For the past couple of years, everyone from AI experts to the general public has been entranced by the often astonishing output of large language models (LLMs) like GPT-3 and DALL•E 2. These models, using narrative inputs, are able to produce everything from convincing artificial images to stories and poetry. However, the models have also largely been produced by large companies like Google (PaLM) or OpenAI (GPT-3), which routinely restrict access to their full models for a variety of business and ethical reasons. Now, the BigScience research workshop—a group of over 1,000 volunteers—is looking to change that status quo with a new LLM: BLOOM.
BigScience was born in 2021 out of discussions between researchers from Huggingface, Inc. (a Brooklyn startup focused on democratizing AI, and creator of the popular Craiyon—née DALL•E Mini—image generation tool) and representatives from GENCI and IDRIS, two French supercomputing organizations. Eventually, BigScience secured a grant for five million CPU-hours on the Jean Zay supercomputer, which weighed in around 14 aggregate peak petaflops ahead of a planned upgrade this year.
The goal: to democratize AI through the introduction of “the world’s largest open multilingual language model.” That became “BigScience Large Open-science Open-access Multilingual language model,” or “BLOOM.”
“Large language models (LLMs) have made a significant impact on AI research,” BigScience’s announcement reads. “These powerful, general models can take on a wide variety of new language tasks from a user’s instructions. However, academia, nonprofits and smaller companies’ research labs find it difficult to create, study, or even use LLMs as only a few industrial labs with the necessary resources and exclusive rights can fully access them.”
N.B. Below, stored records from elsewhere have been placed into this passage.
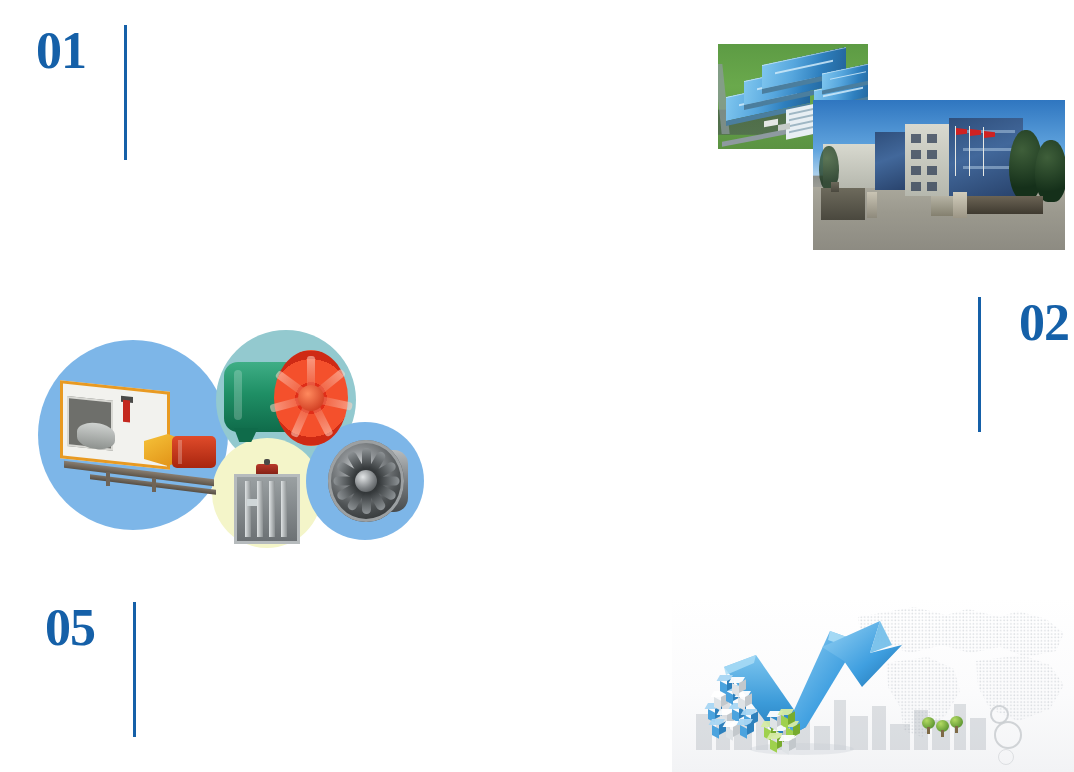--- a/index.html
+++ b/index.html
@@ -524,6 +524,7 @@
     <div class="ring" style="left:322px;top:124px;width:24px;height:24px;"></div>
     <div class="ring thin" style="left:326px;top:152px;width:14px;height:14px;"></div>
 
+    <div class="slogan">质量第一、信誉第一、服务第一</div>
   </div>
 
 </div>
BLOOM, they said, was being released “to change this status quo” and was “the result of the largest collaboration of AI researchers ever involved in a single research project.”
And, as a result, BLOOM is no slouch—even compared to the big guns. The LLM is able to generate text in 46 human languages and 13 programming languages, and it contains 176 billion parameters: not quite the 540 billion found in Google’s PaLM model, but just ahead of the 175 billion parameters in GPT-3. On top of that, BLOOM is the first LLM with over 100 billion parameters for “almost all” of the languages it supports, including major languages like Arabic, French and Spanish.
Accomplishing this was no small feat, with BLOOM trained using that five million CPU-hour grant over a 117-day period.
BLOOM is now available for researchers to download, run and study under the terms of BigScience’s Responsible AI License (RAIL). Ethics were a major concern for the group, and have generally been a point of major worry for corporations and the public alike, given the often convincing results produced by LLMs—which lend themselves to unsavory applications like the production of realistic fraudulent media or text. During development of BLOOM, BigScience developed data governance structures for LLMs and the RAIL itself. The RAIL prohibits unlawful and otherwise harmful uses, and more specifically prohibits use of BLOOM for controversial applications such as “fully automated decision making that adversely impacts an individual’s legal rights or otherwise creates or modifies a binding, enforceable obligation” and “medical advice and medical results interpretation”.
BigScience intends to update BLOOM, as well. “This is only the beginning,” they wrote. “BLOOM’s capabilities will continue to improve as the workshop continues to experiment and tinker with the model.” Items on the agenda include easier instructability and compression. “BLOOM is the seed of a living family of models that we intend to grow, not just a one-and-done model, and we’re ready to support community efforts to expand it.”
While these efforts are unlikely to eclipse those of Google, Meta or OpenAI any time soon, one thing is for sure: the walls of the LLM garden are slowly but surely coming down. Only time will tell whether the benefits of open research on LLMs outweigh the costs of misuse.